Depuis 35 ans, Guy a "sélectionné" 50 familles d’accueil disséminées dans toute la France. Souvent de classe moyenne avec des enfants en bas âge (un adolescent risquerait de se laisser influencer par le nouvel arrivant), ces famille sont typiquement celles d'un couple qui s’aime, sans heurts importants et ayant des relations sociales constructives.
Grâce à sa famille le jeune trouve souvent, à 18 ans, une profession et un studio. Souvent il reste dans la région où déjà il a pu tisser des liens avec la famille d’accueil. On engage avec lui, alors, son permis de conduire.
Avec ses 12 coéquipiers répartis à Paris et dans la Bergerie, en liaison avec les familles d’accueil qu'il rencontre régulièrement, éducateur spécialisé, visiteur de prison, Guy vit avec ce peuple, et reste sur le terrain, proche d’eux, autant en Provence qu’à Paris.
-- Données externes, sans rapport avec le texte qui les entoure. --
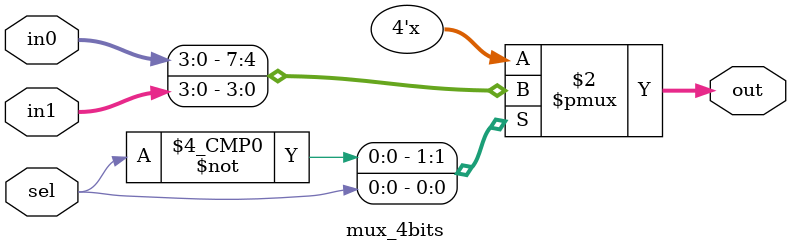
<source format=v>
module mux_4bits(in0, in1, sel, out);
parameter N = 3;
input [N:0] in0;
input [N:0] in1;
input sel;
output reg [N:0] out;

always @(*) begin
  case (sel)
      0 : out = in0;
      1 : out = in1;
  endcase
end

endmodule // adder_4bits
</source>
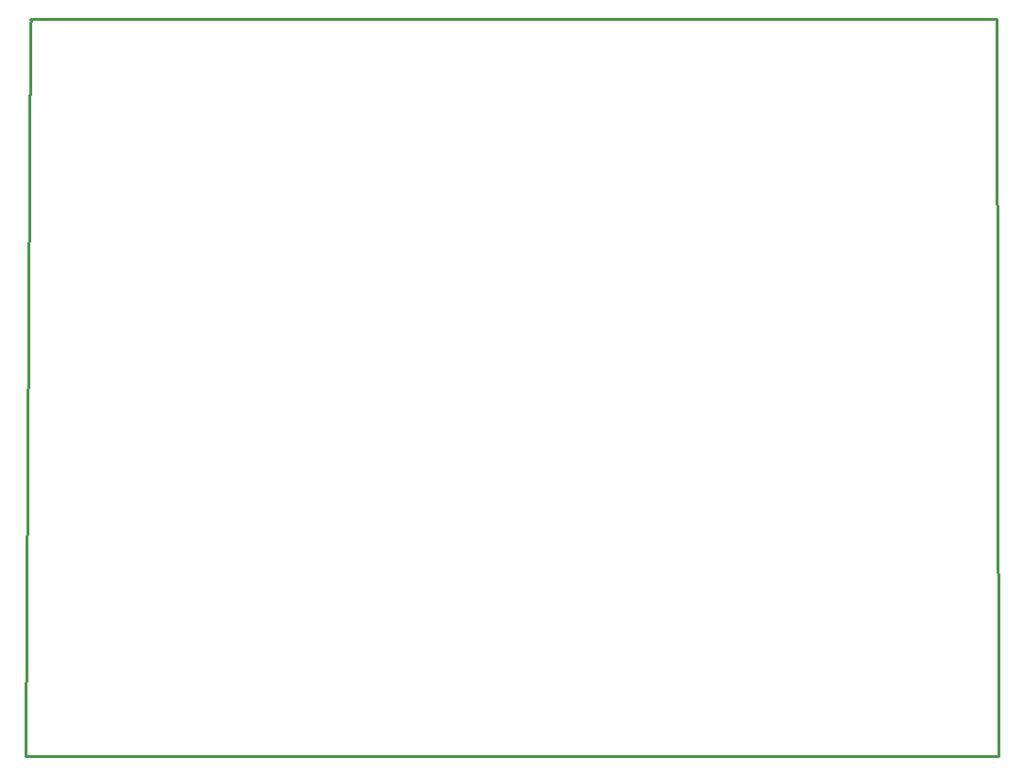
<source format=gko>
G04 Layer: BoardOutlineLayer*
G04 EasyEDA v6.5.22, 2022-11-07 08:41:36*
G04 a0478566845a414f978cb9b688239593,4d8ab2db40884aeb91e54047068f32cb,10*
G04 Gerber Generator version 0.2*
G04 Scale: 100 percent, Rotated: No, Reflected: No *
G04 Dimensions in inches *
G04 leading zeros omitted , absolute positions ,3 integer and 6 decimal *
%FSLAX36Y36*%
%MOIN*%

%ADD10C,0.0100*%
D10*
X300000Y1710000D02*
G01*
X295000Y1720000D01*
X3700000Y1720000D01*
X3700000Y1720000D01*
X3705000Y-875000D01*
X280000Y-875000D01*
X295000Y1710000D01*

%LPD*%
M02*

</source>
Sa tâche et celle de ses éducateurs est immense mais elle n’est pas solitaire. Ils travaillent en solidarité avec de nombreux intervenants sociaux, le Ministère de la justice et les administrateurs de la DASS et de la PJ. C'est une tâche difficile. On leur confie les pires. C’est leur choix et c’est leur honneur.